Excerpted data
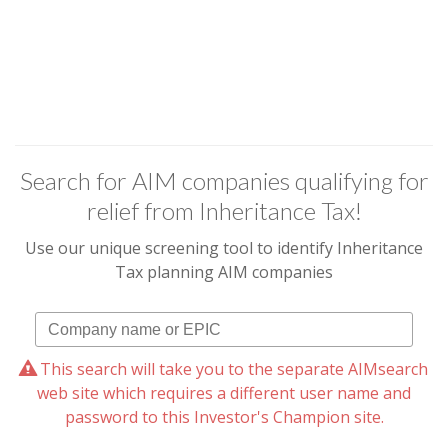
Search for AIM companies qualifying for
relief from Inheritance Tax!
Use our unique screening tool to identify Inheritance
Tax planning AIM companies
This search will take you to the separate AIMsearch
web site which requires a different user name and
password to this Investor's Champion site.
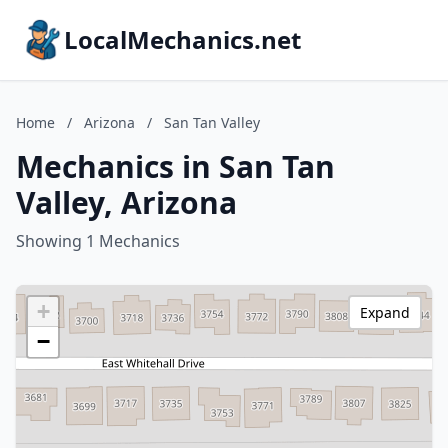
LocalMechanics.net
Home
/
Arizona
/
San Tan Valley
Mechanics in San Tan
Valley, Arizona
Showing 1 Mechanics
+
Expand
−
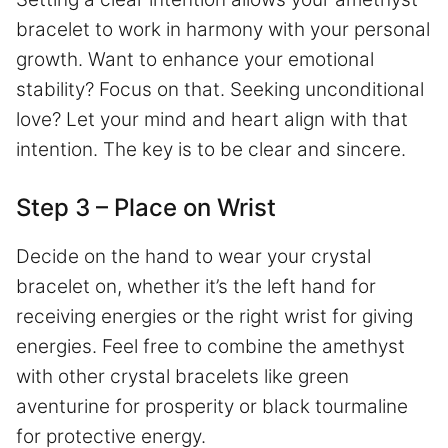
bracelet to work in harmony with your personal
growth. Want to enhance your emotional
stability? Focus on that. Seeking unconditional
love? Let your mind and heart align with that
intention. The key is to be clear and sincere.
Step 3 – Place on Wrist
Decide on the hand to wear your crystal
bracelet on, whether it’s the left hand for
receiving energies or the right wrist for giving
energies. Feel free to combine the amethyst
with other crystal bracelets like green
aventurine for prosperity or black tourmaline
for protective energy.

To do
I'd like the data above duplicated exactly, with no pictures included.

Result of this exercise
Search for AIM companies qualifying for
relief from Inheritance Tax!
Use our unique screening tool to identify Inheritance
Tax planning AIM companies
This search will take you to the separate AIMsearch
web site which requires a different user name and
password to this Investor's Champion site.
LocalMechanics.net
Home
/
Arizona
/
San Tan Valley
Mechanics in San Tan
Valley, Arizona
Showing 1 Mechanics
+
Expand
−
bracelet to work in harmony with your personal
growth. Want to enhance your emotional
stability? Focus on that. Seeking unconditional
love? Let your mind and heart align with that
intention. The key is to be clear and sincere.
Step 3 – Place on Wrist
Decide on the hand to wear your crystal
bracelet on, whether it’s the left hand for
receiving energies or the right wrist for giving
energies. Feel free to combine the amethyst
with other crystal bracelets like green
aventurine for prosperity or black tourmaline
for protective energy.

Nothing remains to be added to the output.